I'm not a football man. I have no team. I have never been to a football match. I have no intention of extending the frontiers of my experience in this regard. But I am interested in law, and in free speech, online media, and fair trials.
In the life of this blog, legal issues and football have seemed increasingly to converge. From the Offensive Behaviour Act, tax obligations, paid and unpaid, defamation threats and insolvency events -- legal curiosity is increasingly pulling me into the wacky world of the SFA and SPFL and the various legal ructions which have gripped them and their members.
But approaching us is the trial to beat them all. Former Rangers heid neeps Charles Green and Craig Whyte have been indicted for a range of offences, along with lawyer, Gary Withey, and Duff and Phelps administrators David Whitehouse, Paul Clark and David Grier. Today brings news from a preliminary hearing in the High Court that a number of charges against these men have now been deleted from the indictment. To suggest this case will provoke public interest and comment qualifies for the understatement of the legal year. If the indictment pours oil on troubled waters; the trial will follow it with a lit match.
Forums, facebook, twitter, online comments on blogs, articles and website: if it was possible, this criminal trial will turn up the heat on the already boiling cauldron of feeling and opinion which is Scottish football. And that has its risks. Not only for the chances of these men receiving a fair trial on the evidence - which should concern us all - but also for any armchair advocates and prosecutors and defenders, who think the public would benefit from their insight into the case.
Which, perhaps, makes this a useful moment to flag up one or two important things which anyone with a keyboard and an opinion, or a broadcasting job and a desire to remain unfined and out of prision, would be well-advised to bear in mind. The trial of these men is covered by the Contempt of Court Act. Proceedings are active. And Scots judges - at least historically - have been credited with a no-nonsense attitude to applying the Act's restrictions on what you can and cannot publish. In the old days, you could count publishers on your fingers. Today, anyone with an iPhone qualifies.
And you hear dark rumblings coming out of the Crown Office these days, that senior prosecutors in Scotland are getting tetchy - tetchy with certain well-known tabloid newspapers, flying remarkably close to the wind in their reporting of criminal cases - and tetchy with the opinonated world of folk online, breenging in a prejudicial way into active criminal cases.
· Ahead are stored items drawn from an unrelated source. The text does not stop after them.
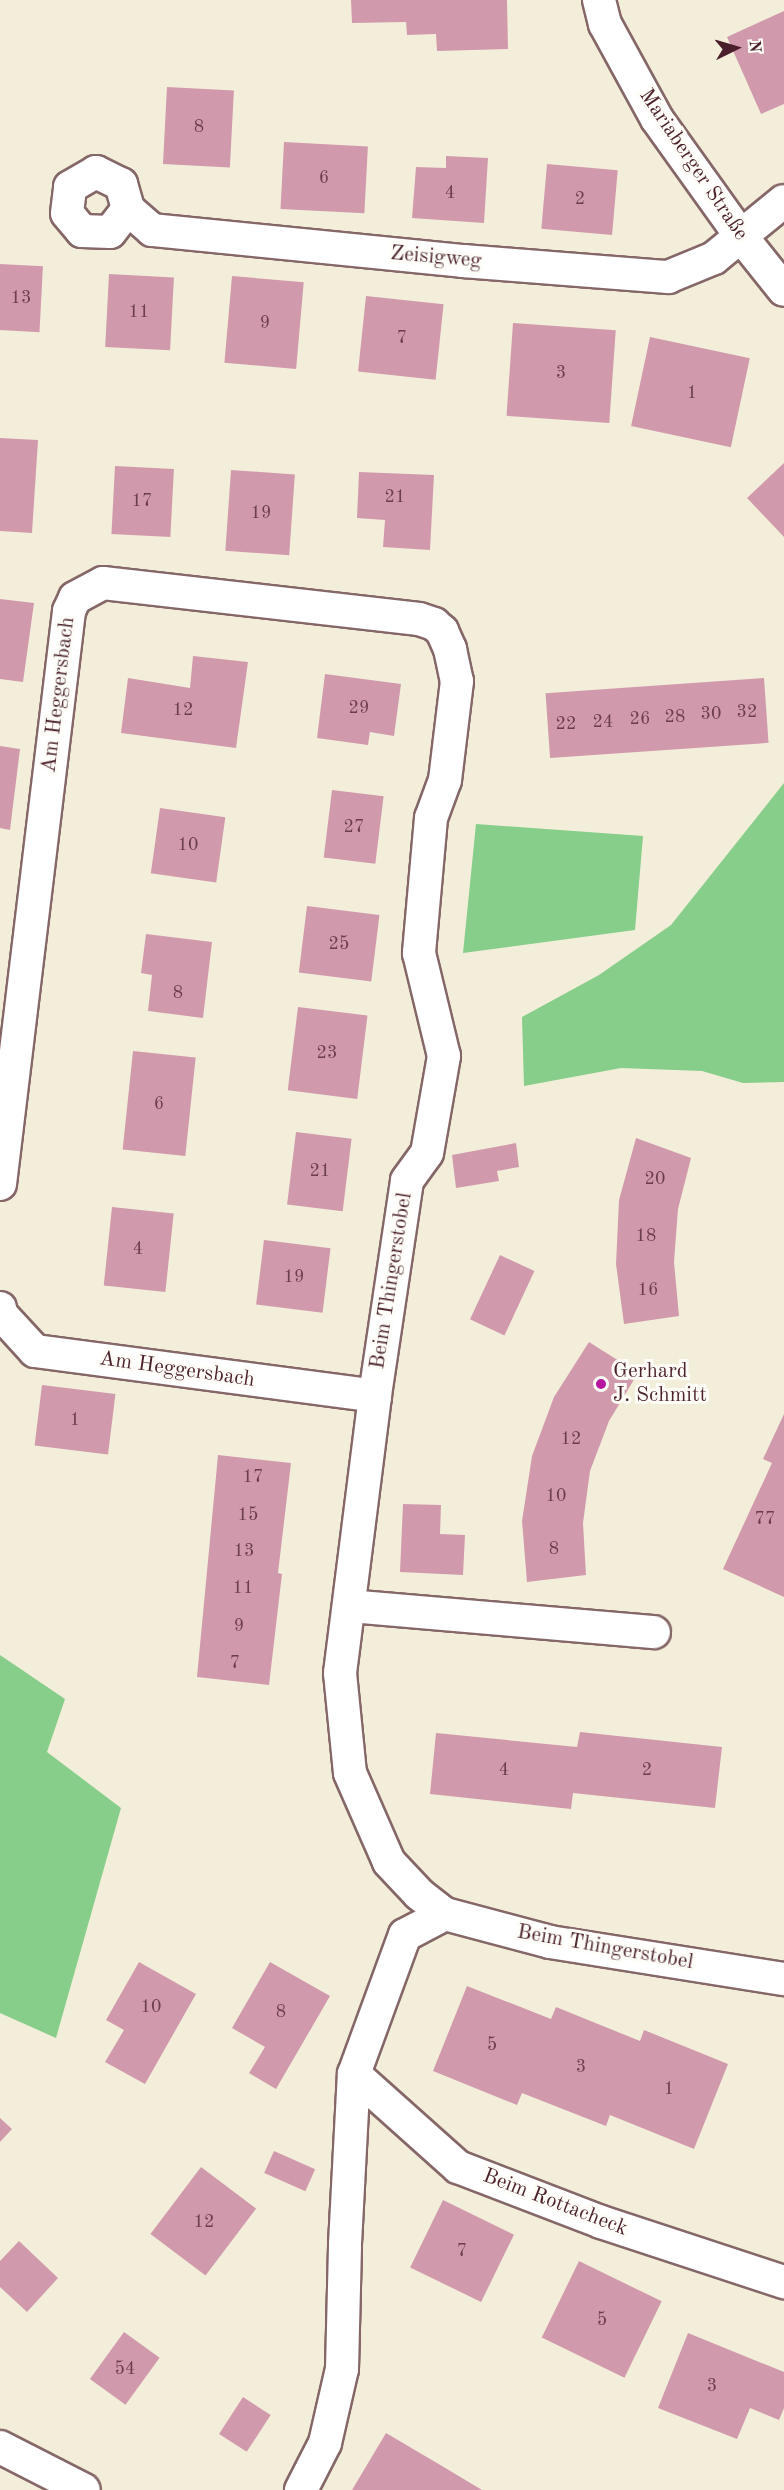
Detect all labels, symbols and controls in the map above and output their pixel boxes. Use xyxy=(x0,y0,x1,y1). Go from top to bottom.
north arrow xyxy=(706,18,766,78)
text: N xyxy=(745,40,762,53)
street label: Mariaberger Straße xyxy=(633,85,753,245)
house number: 8 xyxy=(194,116,204,138)
house number: 6 xyxy=(319,167,329,189)
house number: 4 xyxy=(445,182,455,204)
house number: 2 xyxy=(575,188,585,210)
street label: Zeisigweg xyxy=(389,241,483,275)
house number: 13 xyxy=(11,287,31,309)
house number: 11 xyxy=(129,301,149,323)
house number: 9 xyxy=(260,312,270,334)
house number: 7 xyxy=(397,327,407,349)
house number: 3 xyxy=(556,362,566,384)
house number: 1 xyxy=(687,382,697,404)
house number: 21 xyxy=(385,486,405,508)
house number: 17 xyxy=(132,490,152,512)
house number: 19 xyxy=(251,502,271,524)
street label: Am Heggersbach xyxy=(37,616,81,774)
house number: 29 xyxy=(349,697,369,719)
house number: 12 xyxy=(173,699,193,721)
house number: 32 xyxy=(737,701,757,723)
house number: 30 xyxy=(701,703,721,725)
house number: 28 xyxy=(665,706,685,728)
house number: 26 xyxy=(630,708,650,730)
house number: 24 xyxy=(593,711,613,733)
house number: 22 xyxy=(556,713,576,735)
house number: 27 xyxy=(344,816,364,838)
house number: 10 xyxy=(178,834,198,856)
house number: 25 xyxy=(329,933,349,955)
house number: 8 xyxy=(173,982,183,1004)
house number: 23 xyxy=(317,1042,337,1064)
house number: 6 xyxy=(154,1093,164,1115)
house number: 21 xyxy=(310,1160,330,1182)
house number: 20 xyxy=(645,1168,665,1190)
street label: Beim Thingerstobel xyxy=(366,1191,418,1371)
house number: 18 xyxy=(636,1225,656,1247)
house number: 4 xyxy=(133,1238,143,1260)
house number: 19 xyxy=(284,1266,304,1288)
house number: 16 xyxy=(638,1279,658,1301)
street label: Am Heggersbach xyxy=(98,1347,256,1393)
place label: Gerhard J. Schmitt xyxy=(613,1359,707,1409)
marker: Gerhard J. Schmitt xyxy=(594,1377,608,1391)
house number: 1 xyxy=(70,1409,80,1431)
house number: 12 xyxy=(561,1428,581,1450)
house number: 17 xyxy=(243,1466,263,1488)
house number: 10 xyxy=(546,1485,566,1507)
house number: 15 xyxy=(238,1504,258,1526)
house number: 77 xyxy=(755,1508,775,1530)
house number: 8 xyxy=(549,1538,559,1560)
house number: 13 xyxy=(234,1540,254,1562)
house number: 11 xyxy=(233,1577,253,1599)
house number: 9 xyxy=(234,1615,244,1637)
house number: 7 xyxy=(230,1652,240,1674)
house number: 4 xyxy=(499,1759,509,1781)
house number: 2 xyxy=(642,1759,652,1781)
street label: Beim Thingerstobel xyxy=(515,1920,695,1976)
house number: 10 xyxy=(141,1996,161,2018)
house number: 8 xyxy=(276,2001,286,2023)
house number: 5 xyxy=(487,2034,497,2056)
house number: 3 xyxy=(576,2056,586,2078)
house number: 1 xyxy=(664,2078,674,2100)
street label: Beim Rottacheck xyxy=(479,2164,631,2242)
house number: 12 xyxy=(194,2211,214,2233)
house number: 7 xyxy=(457,2240,467,2262)
house number: 5 xyxy=(597,2309,607,2331)
house number: 54 xyxy=(115,2358,135,2380)
house number: 3 xyxy=(707,2375,717,2397)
You hear talk of salutary examples being made, pour encouragers les autres.
Which makes the Rangers fraud case a perilous but fascinating thing for media big and small, professional and amateur. Let's put it this way. Given the issues and characters involved, if the Scottish media, and the easily agitated world of online comment, escapes the Rangers fraud case unscathed by contempt, it'll be a miracle.
Make no mistake: the lawyers for the accused will be taking a keen and constant interest in what goes on on in the pages of the press, in blogs, on twitter, and in forums. As the criminal case is ongoing -- none of this scrutiny will leak into the public domain. The judge will deal with it in the absence of the jury, but if you fall foul of the court's attention, you may well find yourself appearing to explain yourself, and mumbling your explanations.
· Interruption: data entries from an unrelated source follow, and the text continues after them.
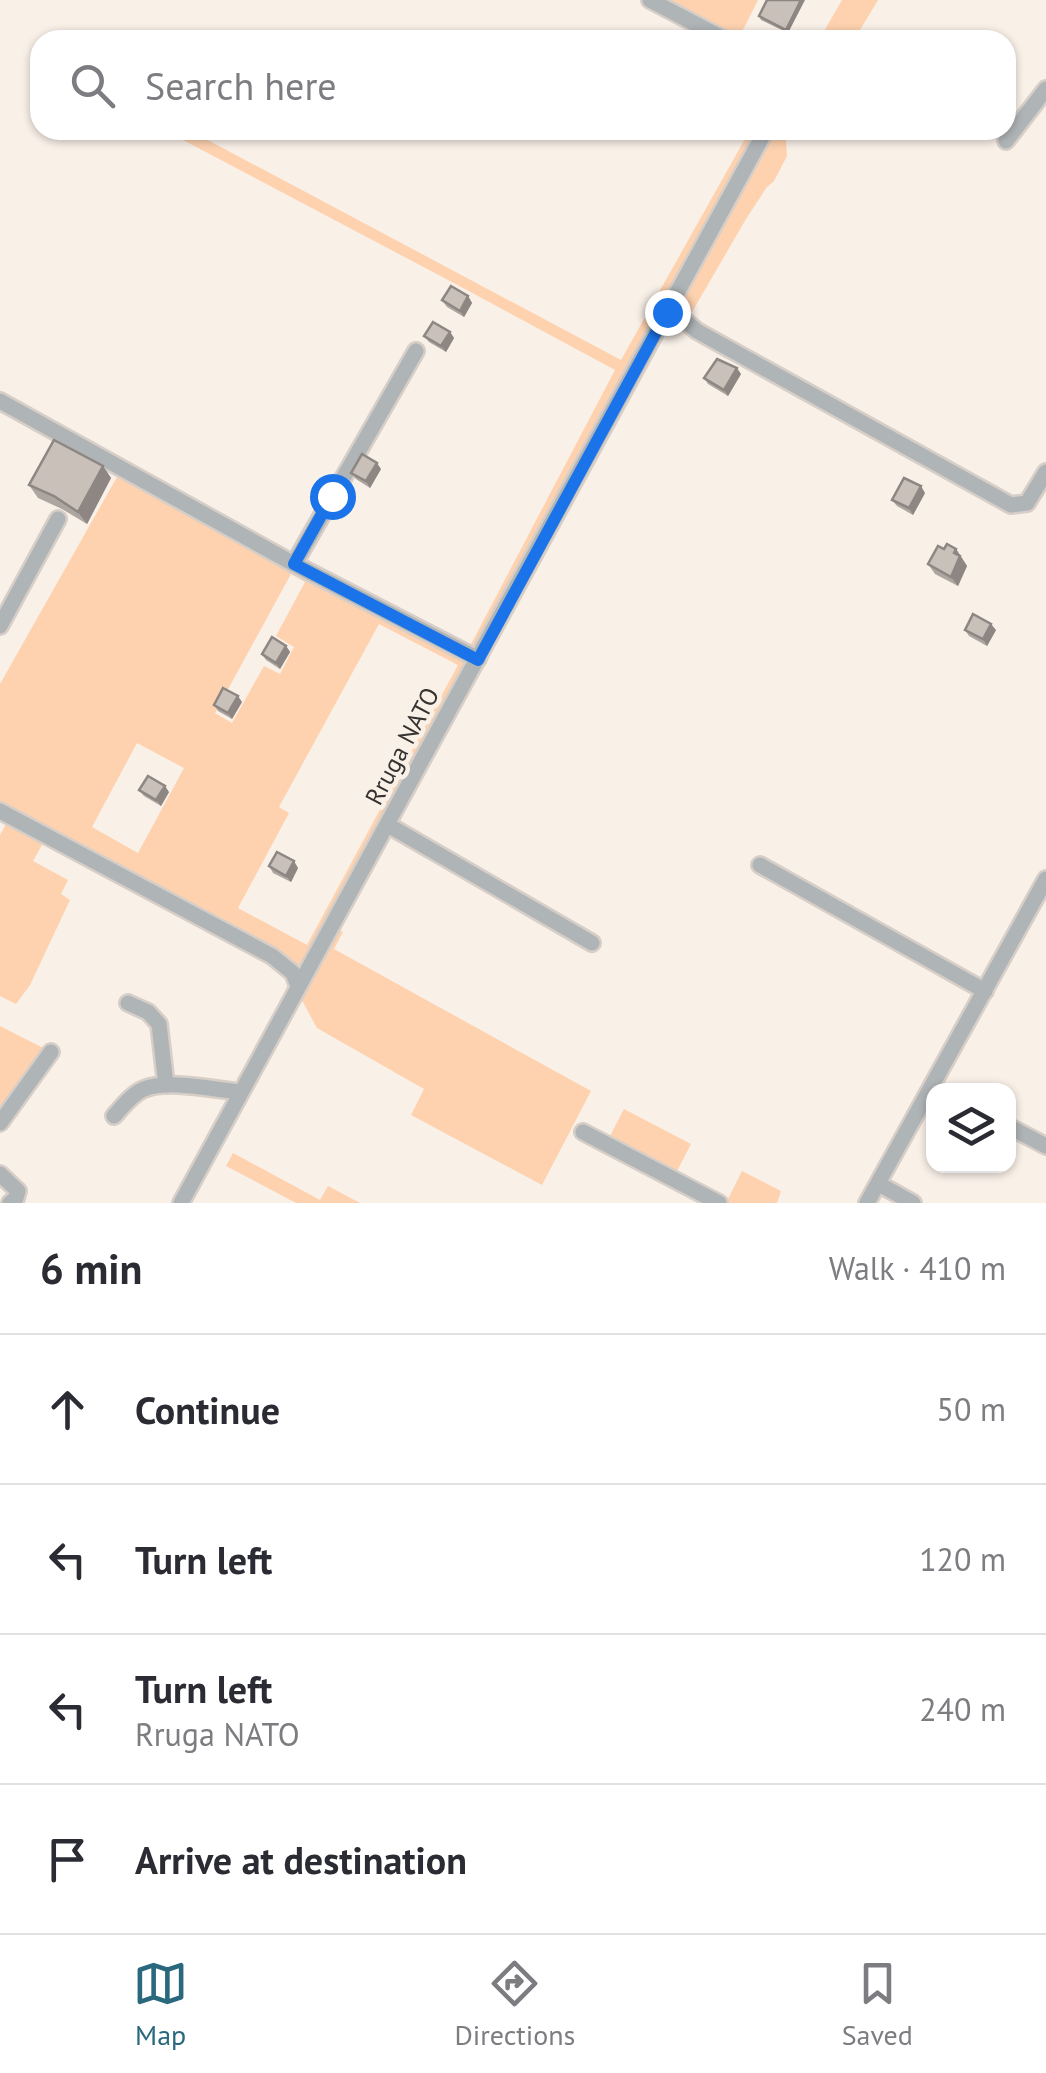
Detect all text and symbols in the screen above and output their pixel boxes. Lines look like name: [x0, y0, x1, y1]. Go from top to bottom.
search box: [30, 30, 1016, 140]
icon: search: [65, 58, 120, 113]
text: Search here: [145, 61, 337, 110]
route end: [645, 290, 691, 336]
route start: [310, 474, 356, 520]
street label: Rruga NATO: [358, 682, 446, 810]
map controls: [926, 1083, 1016, 1173]
button: layers: [926, 1083, 1016, 1173]
text: 6 min: [40, 1241, 142, 1296]
text: Walk · 410 m: [829, 1247, 1006, 1289]
icon: ahead: [40, 1382, 95, 1437]
text: Continue: [135, 1385, 280, 1434]
text: 50 m: [937, 1388, 1006, 1430]
icon: left: [40, 1532, 95, 1587]
text: Turn left: [135, 1535, 272, 1584]
text: 120 m: [919, 1538, 1006, 1580]
text: Turn left: [135, 1664, 272, 1713]
icon: left: [40, 1682, 95, 1737]
text: 240 m: [919, 1688, 1006, 1730]
text: Rruga NATO: [135, 1713, 300, 1755]
icon: arrive: [40, 1832, 95, 1887]
text: Arrive at destination: [135, 1835, 467, 1884]
tab: Map: [133, 1956, 188, 2053]
tab: Directions: [454, 1956, 575, 2053]
tab: Saved: [842, 1956, 913, 2053]

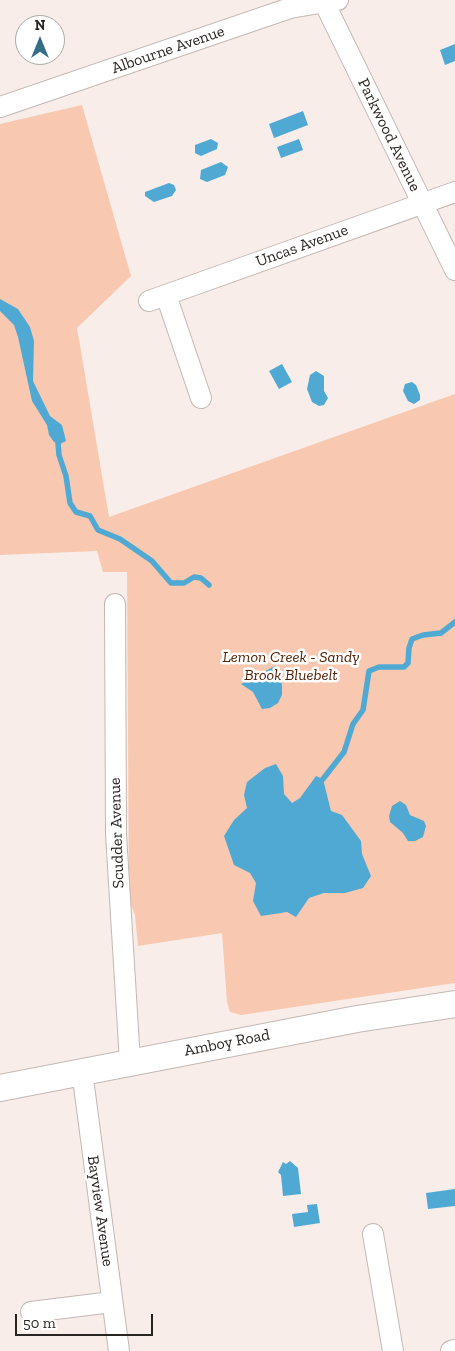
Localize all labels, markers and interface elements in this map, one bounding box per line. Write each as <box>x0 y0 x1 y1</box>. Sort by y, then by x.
north arrow <box>15 15 65 65</box>
text: N <box>35 17 45 34</box>
street label: Albourne Avenue <box>109 22 227 78</box>
street label: Parkwood Avenue <box>353 75 425 195</box>
street label: Uncas Avenue <box>253 220 351 272</box>
park label: Lemon Creek - Sandy Brook Bluebelt <box>222 647 360 685</box>
street label: Scudder Avenue <box>105 777 129 889</box>
street label: Amboy Road <box>183 1025 271 1061</box>
street label: Bayview Avenue <box>83 1154 117 1268</box>
scale bar <box>18 1304 155 1336</box>
text: 50 m <box>23 1314 56 1332</box>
The days of court specialist reporters in the media are long behind us. This job seems likely to end up the responsibility of the sports desk. And all it will take is one careless reporter, filling in, despatched to the High Court, out of their element, rusty on the rules, to say something spontaneous and silly on the radio or on telly. Or, equally probably, it'll be wee feature piece with a glancing reference to the accused, which isn't legalled, and is thoughtlessly published, only for its potentially prejudical impact to become clear. And bingo. Contempt.
Perhaps the journalist will refer to legal argument heard while the jury are out of the room. Perhaps they'll allude to evidence the judge has excluded. Perhaps they'll speculate on guilt or innocence of the accused, or criticise the credibility and persuasiveness of some witness or piece of evidence. Whatever it is, there'll be embarassing explanations to be made and an irate judge to placate. I hope this doesn't occur. I don't want to see anyone - professional hack or amateur commentator - hit with a prison term or a fine. But in the current environment, it seems all too probable.
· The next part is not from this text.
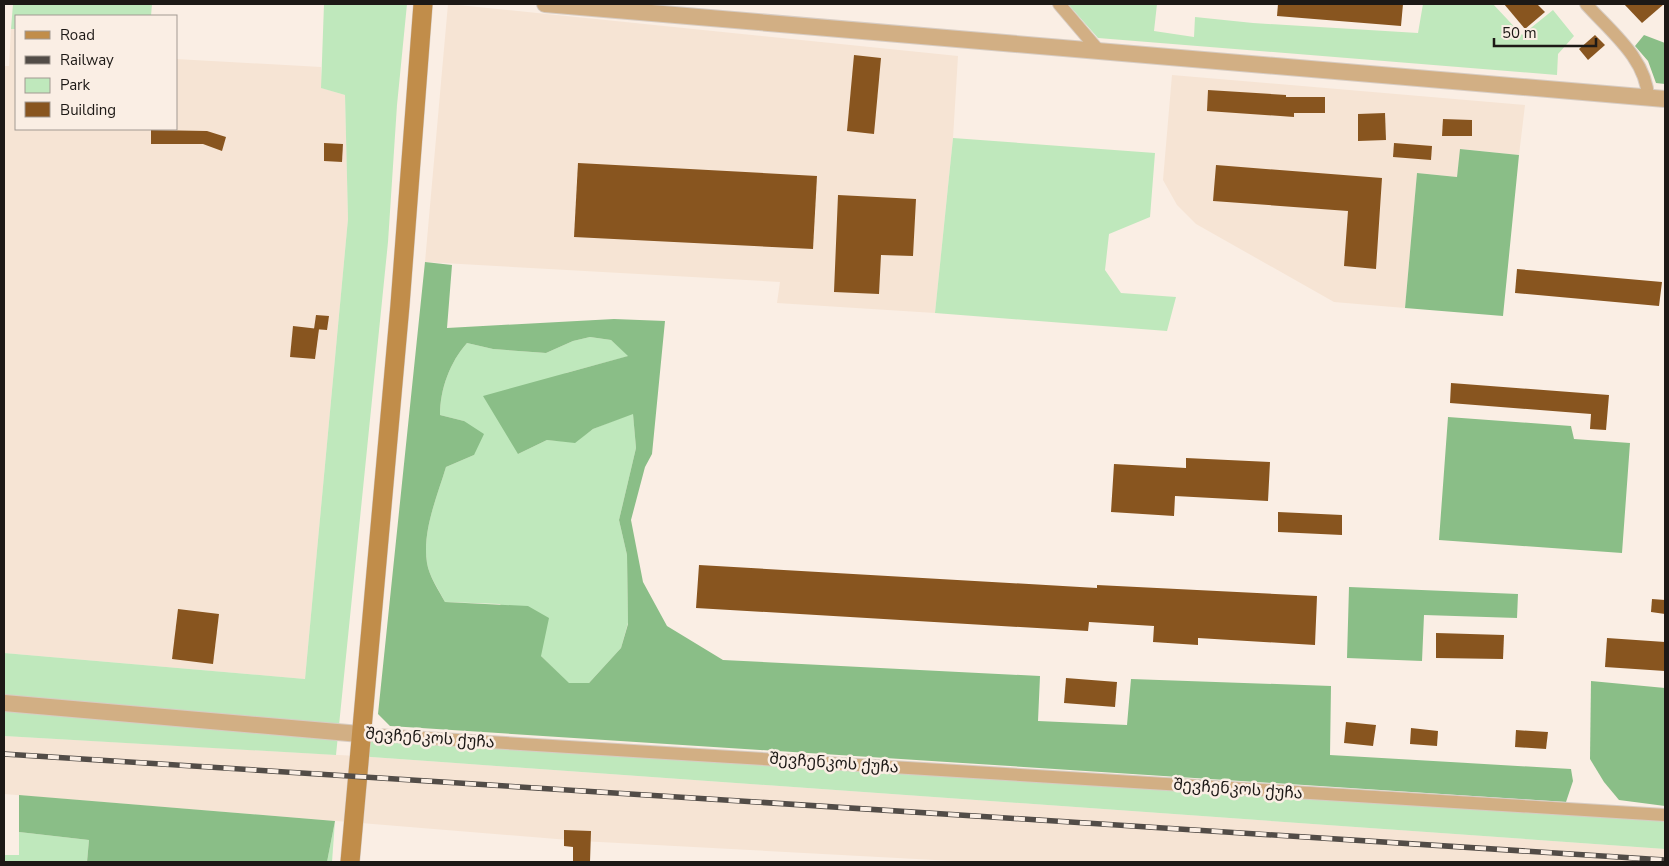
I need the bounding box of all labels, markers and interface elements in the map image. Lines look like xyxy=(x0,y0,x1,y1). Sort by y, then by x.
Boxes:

So what are the rules? Any conduct - any comment - any commentary - any tweet - which tends "to interfere with the course of justice in particular legal proceedings" is a contempt of court, "regardless of intent to do so." This catches any comments which create "a substantial risk that the course of justice in the proceedings in question will be seriously impeded or prejudiced." Your social media reach matters, but if you have any kind of audience, don't kid yourself. You aren't a world away from STV or the Daily Record, and you can't expect the judiciary to treat you as such.
You are protected if you are offering only a "fair and accurate report of legal proceedings held in public, published contemporaneously and in good faith." Publications "made as or as part of a discussion in good faith of public affairs or other matters of general public interest" are also not treated as contempts of court "if the risk of impediment or prejudice to particular legal proceedings is merely incidental to the discussion". But if you breach that? The maximum penalty under the Act is two years in prison or a hefty fine.
So don't kid yourself. Journo or punter, superfan or utterly indifferent to soccer: this isn't America. This isn't a free for all. Duly warned.